A new report in the Bulletin of the American Meteorological Society documented the new lightning record, which beat the previous title holder, a 477-mile bolt from April 2020.
“We call it megaflash lightning and we’re just now figuring out the mechanics of how and why it occurs,” Randy Cerveny, an Arizona State University professor who worked on the study, said in a statement.
Megaflash lightning is defined as a lightning bolt that reaches beyond 62 miles in length.
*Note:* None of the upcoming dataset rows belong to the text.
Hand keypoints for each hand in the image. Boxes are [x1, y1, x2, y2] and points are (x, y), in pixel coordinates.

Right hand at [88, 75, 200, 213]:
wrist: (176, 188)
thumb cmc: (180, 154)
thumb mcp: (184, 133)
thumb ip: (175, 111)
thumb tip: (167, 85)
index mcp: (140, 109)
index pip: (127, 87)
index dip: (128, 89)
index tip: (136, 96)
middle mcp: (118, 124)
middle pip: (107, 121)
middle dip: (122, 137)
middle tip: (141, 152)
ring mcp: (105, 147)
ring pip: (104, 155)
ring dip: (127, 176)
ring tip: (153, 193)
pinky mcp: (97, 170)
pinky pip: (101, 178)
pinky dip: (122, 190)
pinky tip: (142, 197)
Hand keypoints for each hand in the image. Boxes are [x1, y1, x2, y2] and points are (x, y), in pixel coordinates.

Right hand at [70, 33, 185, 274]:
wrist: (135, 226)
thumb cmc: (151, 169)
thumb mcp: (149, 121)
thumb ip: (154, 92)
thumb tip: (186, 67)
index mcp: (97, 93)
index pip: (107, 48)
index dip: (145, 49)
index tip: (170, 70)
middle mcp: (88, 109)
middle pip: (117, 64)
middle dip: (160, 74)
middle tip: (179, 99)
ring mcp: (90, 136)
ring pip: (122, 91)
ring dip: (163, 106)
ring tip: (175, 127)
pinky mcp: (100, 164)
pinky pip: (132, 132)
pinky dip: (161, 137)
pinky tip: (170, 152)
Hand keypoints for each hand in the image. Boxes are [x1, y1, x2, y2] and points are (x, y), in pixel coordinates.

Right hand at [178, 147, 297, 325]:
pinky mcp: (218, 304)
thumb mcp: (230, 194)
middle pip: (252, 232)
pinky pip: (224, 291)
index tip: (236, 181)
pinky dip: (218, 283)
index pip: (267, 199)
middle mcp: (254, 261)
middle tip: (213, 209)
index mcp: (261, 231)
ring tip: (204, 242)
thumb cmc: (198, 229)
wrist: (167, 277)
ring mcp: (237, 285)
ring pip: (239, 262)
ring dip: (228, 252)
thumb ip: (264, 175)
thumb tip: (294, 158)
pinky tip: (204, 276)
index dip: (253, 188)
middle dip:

The average lightning bolt measures less than 10 miles long.
Less than 1% of thunderstorms produce megaflash lightning, according to satellite observations analyzed by Michael Peterson at the Georgia Tech Research Institute.
Megaflashes come from long-lived storms, typically those that brew for 14 hours or more, and they are massive in size — covering an area comparable to the state of New Jersey in square miles.
Cerveny and his colleagues measured the megaflash, which took place during a major thunderstorm in October 2017, with space-based instruments and a re-examination of satellite observations.
They reviewed data from the National Oceanic and Atmospheric Administration’s GOES-16 satellite, which has a lightning mapper that detects about one million lightning bolts per day.
“Our weather satellites carry very exacting lightning detection equipment that we can use [to] document to the millisecond when a lightning flash starts and how far it travels,” Cerveny said.
Lightning detection and measurement relied on ground-based networks of antennas for years. The antennas would detect the radio signals emitted by the lightning to estimate the location and travel speed based on the time it takes the signals to reach other antenna stations.
“It is likely that even greater extremes still exist, and that we will be able to observe them as additional high-quality lightning measurements accumulate over time,” Cerveny, who serves as rapporteur of weather and climate extremes for the World Meteorological Organization, explained.
Satellite-borne lightning detectors that have been in orbit since 2017 have made it possible for scientists to continuously detect lightning and accurately measure it at continental-scale distances.
“Adding continuous measurements from geostationary orbit was a major advance,” Peterson, first author of the report, said in a statement.
“We are now at a point where most of the global megaflash hotspots are covered by a geostationary satellite, and data processing techniques have improved to properly represent flashes in the vast quantity of observational data at all scales.”
While megaflashes are rare, Ceverny said that it’s not unusual for lightning strikes to reach 10 or 15 miles from the storm cloud it came from, which adds to the danger.
Lightning strikes kill about 20 to 30 people per year in the U.S. and injure hundreds more, and most of these injuries occur before and after the peak of a thunderstorm, not during it.
“That’s why you should wait at least half an hour after a thunderstorm passes before you go out and resume normal activities,” Cerveny said. “The storm that produces a lightning strike doesn’t have to be over the top of you.”